Arrange every line of the data below as a numbered list, omitting the blank lines.

+++++

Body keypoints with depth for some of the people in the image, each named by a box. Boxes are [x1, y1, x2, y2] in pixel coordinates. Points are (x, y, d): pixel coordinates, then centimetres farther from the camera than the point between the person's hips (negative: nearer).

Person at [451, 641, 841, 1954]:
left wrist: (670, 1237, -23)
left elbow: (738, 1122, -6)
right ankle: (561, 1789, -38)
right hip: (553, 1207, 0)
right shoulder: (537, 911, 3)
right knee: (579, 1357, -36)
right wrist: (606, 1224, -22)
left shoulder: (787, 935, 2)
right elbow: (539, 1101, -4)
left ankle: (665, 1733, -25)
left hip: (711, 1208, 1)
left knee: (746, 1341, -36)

+++++

*Task response*:
1. Body keypoints with depth for some of the people in the image, each named by a box. Boxes are [x1, y1, x2, y2] in pixel coordinates. Points are (x, y, d): pixel coordinates, then centimetres farther from the camera than the point between the person's hips (negative: nearer).
2. Person at [451, 641, 841, 1954]:
3. left wrist: (670, 1237, -23)
4. left elbow: (738, 1122, -6)
5. right ankle: (561, 1789, -38)
6. right hip: (553, 1207, 0)
7. right shoulder: (537, 911, 3)
8. right knee: (579, 1357, -36)
9. right wrist: (606, 1224, -22)
10. left shoulder: (787, 935, 2)
11. right elbow: (539, 1101, -4)
12. left ankle: (665, 1733, -25)
13. left hip: (711, 1208, 1)
14. left knee: (746, 1341, -36)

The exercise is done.